Top of Materials provided

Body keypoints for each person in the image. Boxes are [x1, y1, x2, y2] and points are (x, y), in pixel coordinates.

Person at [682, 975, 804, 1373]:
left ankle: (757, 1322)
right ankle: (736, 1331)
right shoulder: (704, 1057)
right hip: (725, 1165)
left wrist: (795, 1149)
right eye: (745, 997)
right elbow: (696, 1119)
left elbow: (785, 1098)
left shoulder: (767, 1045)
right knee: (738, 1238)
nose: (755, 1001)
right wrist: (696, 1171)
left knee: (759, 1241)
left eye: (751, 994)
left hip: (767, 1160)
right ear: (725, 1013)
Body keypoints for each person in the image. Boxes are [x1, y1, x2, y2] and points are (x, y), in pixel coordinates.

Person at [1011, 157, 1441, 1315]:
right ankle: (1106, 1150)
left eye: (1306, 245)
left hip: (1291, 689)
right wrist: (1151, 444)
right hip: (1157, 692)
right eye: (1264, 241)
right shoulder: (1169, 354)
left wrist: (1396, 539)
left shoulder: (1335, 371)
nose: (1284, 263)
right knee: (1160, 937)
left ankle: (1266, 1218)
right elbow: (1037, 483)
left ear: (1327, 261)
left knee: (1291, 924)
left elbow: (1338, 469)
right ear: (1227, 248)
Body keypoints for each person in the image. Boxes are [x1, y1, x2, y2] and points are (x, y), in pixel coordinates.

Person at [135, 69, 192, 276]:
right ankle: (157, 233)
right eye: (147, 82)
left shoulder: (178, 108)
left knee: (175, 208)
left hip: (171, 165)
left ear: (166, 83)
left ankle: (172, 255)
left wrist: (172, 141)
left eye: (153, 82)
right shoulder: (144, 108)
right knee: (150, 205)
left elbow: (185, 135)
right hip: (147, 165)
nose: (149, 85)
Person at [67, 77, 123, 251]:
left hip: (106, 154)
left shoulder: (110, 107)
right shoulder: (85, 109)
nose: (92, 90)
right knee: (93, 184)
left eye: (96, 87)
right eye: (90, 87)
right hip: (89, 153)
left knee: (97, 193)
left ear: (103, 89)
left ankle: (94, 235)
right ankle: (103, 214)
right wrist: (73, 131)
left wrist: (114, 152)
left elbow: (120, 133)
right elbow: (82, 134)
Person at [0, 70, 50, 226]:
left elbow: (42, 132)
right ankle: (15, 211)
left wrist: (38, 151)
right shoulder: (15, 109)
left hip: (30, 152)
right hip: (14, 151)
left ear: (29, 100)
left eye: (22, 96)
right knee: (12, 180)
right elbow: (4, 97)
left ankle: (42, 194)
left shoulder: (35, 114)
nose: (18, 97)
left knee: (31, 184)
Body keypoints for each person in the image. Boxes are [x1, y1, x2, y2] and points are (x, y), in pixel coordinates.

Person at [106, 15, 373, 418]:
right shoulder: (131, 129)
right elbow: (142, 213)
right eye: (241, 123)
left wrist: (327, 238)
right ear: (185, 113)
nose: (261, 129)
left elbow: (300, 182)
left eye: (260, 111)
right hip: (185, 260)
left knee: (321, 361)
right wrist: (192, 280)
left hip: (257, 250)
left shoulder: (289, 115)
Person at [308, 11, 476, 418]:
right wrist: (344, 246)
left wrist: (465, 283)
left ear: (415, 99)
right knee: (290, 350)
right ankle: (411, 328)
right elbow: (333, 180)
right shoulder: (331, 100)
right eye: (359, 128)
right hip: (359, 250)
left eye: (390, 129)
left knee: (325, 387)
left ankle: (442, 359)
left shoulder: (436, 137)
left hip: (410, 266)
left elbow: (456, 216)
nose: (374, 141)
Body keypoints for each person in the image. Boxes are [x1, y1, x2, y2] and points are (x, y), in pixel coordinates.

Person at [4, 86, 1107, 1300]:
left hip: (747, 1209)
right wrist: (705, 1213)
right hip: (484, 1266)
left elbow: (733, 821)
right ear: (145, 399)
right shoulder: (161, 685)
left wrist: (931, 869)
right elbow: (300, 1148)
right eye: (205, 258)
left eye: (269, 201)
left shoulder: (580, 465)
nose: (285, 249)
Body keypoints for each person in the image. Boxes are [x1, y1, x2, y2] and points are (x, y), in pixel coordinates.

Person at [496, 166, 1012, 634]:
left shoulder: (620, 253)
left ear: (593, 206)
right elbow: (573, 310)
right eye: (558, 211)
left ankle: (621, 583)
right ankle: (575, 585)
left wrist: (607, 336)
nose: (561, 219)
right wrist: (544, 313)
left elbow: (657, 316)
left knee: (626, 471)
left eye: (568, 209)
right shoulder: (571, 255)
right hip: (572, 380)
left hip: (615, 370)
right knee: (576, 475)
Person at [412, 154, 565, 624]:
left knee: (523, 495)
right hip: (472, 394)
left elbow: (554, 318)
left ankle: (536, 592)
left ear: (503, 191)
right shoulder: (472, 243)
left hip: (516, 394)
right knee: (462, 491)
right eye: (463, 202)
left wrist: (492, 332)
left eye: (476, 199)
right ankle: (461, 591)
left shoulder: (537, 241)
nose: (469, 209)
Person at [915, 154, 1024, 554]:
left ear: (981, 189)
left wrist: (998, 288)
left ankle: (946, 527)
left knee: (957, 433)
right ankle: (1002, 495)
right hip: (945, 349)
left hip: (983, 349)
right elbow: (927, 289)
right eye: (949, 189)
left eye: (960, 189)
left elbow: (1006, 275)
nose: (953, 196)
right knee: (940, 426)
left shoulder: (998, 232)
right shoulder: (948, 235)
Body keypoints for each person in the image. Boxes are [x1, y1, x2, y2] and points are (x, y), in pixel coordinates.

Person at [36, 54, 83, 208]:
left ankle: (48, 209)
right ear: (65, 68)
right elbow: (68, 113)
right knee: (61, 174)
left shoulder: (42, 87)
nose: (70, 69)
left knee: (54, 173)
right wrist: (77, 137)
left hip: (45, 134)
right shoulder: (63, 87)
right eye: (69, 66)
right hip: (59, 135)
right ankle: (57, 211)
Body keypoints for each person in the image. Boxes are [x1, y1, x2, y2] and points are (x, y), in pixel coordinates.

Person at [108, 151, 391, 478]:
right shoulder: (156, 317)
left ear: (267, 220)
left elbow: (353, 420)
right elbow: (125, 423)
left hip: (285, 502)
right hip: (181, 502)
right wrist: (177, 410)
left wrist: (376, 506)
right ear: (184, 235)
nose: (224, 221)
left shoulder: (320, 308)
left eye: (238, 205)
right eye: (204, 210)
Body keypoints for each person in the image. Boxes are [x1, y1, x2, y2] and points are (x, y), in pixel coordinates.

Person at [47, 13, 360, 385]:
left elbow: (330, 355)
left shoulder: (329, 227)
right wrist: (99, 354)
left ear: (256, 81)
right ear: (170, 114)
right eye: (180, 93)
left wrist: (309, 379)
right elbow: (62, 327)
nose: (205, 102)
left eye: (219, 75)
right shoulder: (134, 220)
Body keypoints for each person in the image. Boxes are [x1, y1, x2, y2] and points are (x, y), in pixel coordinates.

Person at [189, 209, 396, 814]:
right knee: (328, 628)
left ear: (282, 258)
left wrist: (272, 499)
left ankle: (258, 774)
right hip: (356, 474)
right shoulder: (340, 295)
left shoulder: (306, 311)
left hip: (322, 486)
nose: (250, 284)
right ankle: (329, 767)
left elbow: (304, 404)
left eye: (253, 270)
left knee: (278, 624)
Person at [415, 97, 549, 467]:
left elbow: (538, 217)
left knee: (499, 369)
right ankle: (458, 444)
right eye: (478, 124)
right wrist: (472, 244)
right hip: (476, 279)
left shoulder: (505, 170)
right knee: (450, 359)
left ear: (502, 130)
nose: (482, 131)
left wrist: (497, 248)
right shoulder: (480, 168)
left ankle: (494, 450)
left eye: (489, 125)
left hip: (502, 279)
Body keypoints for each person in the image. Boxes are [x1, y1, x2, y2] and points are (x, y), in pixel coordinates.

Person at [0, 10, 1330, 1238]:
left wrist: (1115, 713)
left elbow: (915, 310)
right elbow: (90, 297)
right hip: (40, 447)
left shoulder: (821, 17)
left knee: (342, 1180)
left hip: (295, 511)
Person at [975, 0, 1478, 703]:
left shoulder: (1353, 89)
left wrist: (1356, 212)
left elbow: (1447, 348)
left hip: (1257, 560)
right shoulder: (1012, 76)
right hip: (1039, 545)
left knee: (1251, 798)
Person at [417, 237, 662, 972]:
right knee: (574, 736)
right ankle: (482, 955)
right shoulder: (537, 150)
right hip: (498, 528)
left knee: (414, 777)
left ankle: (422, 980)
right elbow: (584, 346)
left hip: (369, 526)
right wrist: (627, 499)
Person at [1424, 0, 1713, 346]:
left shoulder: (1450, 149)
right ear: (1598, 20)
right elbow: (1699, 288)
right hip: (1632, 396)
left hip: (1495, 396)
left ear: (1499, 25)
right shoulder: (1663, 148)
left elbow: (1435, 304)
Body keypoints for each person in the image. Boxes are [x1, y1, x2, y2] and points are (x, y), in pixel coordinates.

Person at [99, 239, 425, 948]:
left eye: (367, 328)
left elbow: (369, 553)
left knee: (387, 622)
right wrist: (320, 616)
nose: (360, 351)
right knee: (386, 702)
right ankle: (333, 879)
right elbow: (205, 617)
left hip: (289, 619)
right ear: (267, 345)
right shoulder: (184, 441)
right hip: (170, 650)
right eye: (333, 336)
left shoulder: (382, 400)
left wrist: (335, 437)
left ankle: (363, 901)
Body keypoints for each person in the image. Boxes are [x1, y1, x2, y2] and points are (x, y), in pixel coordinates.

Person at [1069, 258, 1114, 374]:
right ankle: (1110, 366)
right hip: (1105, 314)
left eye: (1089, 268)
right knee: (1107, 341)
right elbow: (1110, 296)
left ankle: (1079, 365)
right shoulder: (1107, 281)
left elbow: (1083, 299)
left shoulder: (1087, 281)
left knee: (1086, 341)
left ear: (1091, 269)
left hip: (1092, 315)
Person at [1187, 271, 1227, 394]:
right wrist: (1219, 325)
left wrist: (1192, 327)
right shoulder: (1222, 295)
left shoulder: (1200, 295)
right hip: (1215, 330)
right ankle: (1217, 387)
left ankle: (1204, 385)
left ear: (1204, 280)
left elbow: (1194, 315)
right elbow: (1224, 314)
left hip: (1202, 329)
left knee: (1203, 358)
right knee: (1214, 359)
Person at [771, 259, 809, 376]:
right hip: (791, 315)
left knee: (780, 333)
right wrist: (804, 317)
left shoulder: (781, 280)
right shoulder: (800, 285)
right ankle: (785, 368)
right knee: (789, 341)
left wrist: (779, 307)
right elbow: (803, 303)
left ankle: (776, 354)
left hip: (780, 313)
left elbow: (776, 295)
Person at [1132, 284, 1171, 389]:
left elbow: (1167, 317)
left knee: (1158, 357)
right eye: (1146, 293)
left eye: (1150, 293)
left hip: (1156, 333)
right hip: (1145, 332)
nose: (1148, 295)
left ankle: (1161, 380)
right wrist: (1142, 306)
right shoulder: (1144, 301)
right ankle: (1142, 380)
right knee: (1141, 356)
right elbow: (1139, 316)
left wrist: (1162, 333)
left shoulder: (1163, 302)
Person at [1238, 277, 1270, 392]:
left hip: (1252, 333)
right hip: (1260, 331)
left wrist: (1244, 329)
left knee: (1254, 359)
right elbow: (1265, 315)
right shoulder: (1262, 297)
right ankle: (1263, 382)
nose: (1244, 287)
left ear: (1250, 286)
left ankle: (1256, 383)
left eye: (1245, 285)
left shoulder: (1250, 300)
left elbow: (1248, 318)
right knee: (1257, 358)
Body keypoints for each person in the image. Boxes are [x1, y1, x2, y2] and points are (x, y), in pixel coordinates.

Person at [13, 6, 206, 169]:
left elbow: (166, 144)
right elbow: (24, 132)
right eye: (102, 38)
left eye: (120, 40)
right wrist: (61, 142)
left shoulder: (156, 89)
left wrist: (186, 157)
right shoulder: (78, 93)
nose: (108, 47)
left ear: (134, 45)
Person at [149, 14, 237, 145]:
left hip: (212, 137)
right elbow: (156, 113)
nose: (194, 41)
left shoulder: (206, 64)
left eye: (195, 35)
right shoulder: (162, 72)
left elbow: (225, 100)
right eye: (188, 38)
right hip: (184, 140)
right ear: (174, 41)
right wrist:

Bottom of Materials provided

- Required action -
Looking at the records above, return exactly the lines from the line with "left knee: (325, 387)" to the line with "right elbow: (573, 310)", both ends included.

- Response for this exercise -
left knee: (325, 387)
left ankle: (442, 359)
left shoulder: (436, 137)
left hip: (410, 266)
left elbow: (456, 216)
nose: (374, 141)
Body keypoints for each person in the image. Boxes are [x1, y1, x2, y2] and points are (x, y), in pixel coordinates.

Person at [4, 86, 1107, 1300]:
left hip: (747, 1209)
right wrist: (705, 1213)
right hip: (484, 1266)
left elbow: (733, 821)
right ear: (145, 399)
right shoulder: (161, 685)
left wrist: (931, 869)
right elbow: (300, 1148)
right eye: (205, 258)
left eye: (269, 201)
left shoulder: (580, 465)
nose: (285, 249)
Body keypoints for each person in the image. Boxes are [x1, y1, x2, y2] and points are (x, y), in pixel coordinates.

Person at [496, 166, 1012, 634]:
left shoulder: (620, 253)
left ear: (593, 206)
right elbow: (573, 310)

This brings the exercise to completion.